Molecular Studies of Antibiotics
Gerard D. Wright
Dr. Wright's research involves antibiotic resistance and chemically synthesizing antibiotics. Gerard Wright’s research concentrates on understanding the mechanisms that promote antibiotic resistance and the reasons micro-organisms become resistant. He is particularly interested in the enzymes that alter or destroy antibiotics. By identifying resistance genes, expressing and purifying enzymes, and understanding their role in the process of antibiotic resistance, Wright hopes to gather data to help reverse this resistance and develop new drugs.
Musculoskeletal Trauma and Surgical Outcomes
Mohit Bhandari
Dr. Bhandari's research studies musculoskeletal trauma and surgical outcomes. It also uncovers novel strategies to improve outcomes following orthopaedic injury. His research includes the design and conduct of large, multicentre randomized trials that evaluate interventions in patients with musculoskeletal injuries. In addition, his program explores the methodological issues specific to the conduct of surgical trials and involves the application and evaluation of evidence-based methods to guide the care of patients with musculoskeletal trauma.

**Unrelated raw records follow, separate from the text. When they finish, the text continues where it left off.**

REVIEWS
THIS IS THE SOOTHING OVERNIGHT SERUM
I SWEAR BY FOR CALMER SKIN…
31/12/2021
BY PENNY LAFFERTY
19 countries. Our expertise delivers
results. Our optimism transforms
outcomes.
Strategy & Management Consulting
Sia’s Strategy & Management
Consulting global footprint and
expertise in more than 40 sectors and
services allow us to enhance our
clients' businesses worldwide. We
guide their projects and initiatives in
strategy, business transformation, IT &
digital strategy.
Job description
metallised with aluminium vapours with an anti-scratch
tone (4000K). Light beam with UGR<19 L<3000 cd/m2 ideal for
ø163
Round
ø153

Research Transfer in Intensive Care
Deborah J. Cook
Dr. Cook's is translating research into medical practice in intensive care units and developing ways to put research results into use at the bedside. Dr. Cook is focusing on studies that have discovered there is a practical, non-invasive way to reduce the risk of pneumonia in critically ill patients who are hooked up to ventilators in the Intensive Care Unit of hospitals. She was the first intensive-care specialist in Canada who is also educated in biostatistics and clinical epidemiology (the causes, distribution, and control of diseases in populations).

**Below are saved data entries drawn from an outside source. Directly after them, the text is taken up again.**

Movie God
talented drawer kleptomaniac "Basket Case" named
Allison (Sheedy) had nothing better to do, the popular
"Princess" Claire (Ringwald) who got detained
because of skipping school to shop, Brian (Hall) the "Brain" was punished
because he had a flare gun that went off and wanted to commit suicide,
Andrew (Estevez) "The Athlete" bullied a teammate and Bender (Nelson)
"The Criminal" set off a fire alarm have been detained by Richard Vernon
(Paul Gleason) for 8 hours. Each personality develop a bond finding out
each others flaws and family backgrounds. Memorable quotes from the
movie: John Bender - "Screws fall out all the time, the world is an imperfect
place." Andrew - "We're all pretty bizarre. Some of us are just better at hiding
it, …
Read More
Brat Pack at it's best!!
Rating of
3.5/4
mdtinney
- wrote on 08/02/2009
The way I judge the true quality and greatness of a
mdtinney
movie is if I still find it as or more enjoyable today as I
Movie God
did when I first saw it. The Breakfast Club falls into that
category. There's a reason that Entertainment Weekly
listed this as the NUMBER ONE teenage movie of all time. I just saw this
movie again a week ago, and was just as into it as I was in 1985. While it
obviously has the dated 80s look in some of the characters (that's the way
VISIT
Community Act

Social Determinants of Child Health
Michael Boyle
Dr. Boyle's research involves Examining the adverse effects of socioeconomic status on children’s health, and identifying the characteristics of families, communities and nations that diminish these effects. The research will provide insights for evidence-based policy decisions on the allocation of resources for children’s health and development in Canada and abroad. Boyle hopes to conduct an international comparative study of child health and the impacts of social, economic and cultural forces on children and their families.
Stem Cell Signaling
Bradley Doble
Dr. Doble's research involves Identifying different outcomes and early steps of embryonic stem cell (ESC) differentiation (or how these cells turn into different types) in human ESCs and prototype mouse ESC model systems. Doble’s research looks, specifically, at GSK-3 (glycogen synthase kinase), a regulatory protein particularly important for the basic functioning of cells. He is using genetically engineered mouse stem cells to study GSK-3’s role in these pathways in normal stem cell biology and in cancer.
Thrombosis
Jeffrey Weitz
Dr. Weitz's research involves new techniques for identifying and treating the underlying causes of blood clot formation. Following a comprehensive bench-to-bedside program, he will explore the most basic molecular dynamics responsible for this condition, expanding this research to develop clinical treatments that have value for patients who have already been diagnosed and are currently being treated. Dr. Weitz has also characterized the structure and function of various clotting enzymes, and has used these insights to create new types of anticoagulant drugs that are now being tested.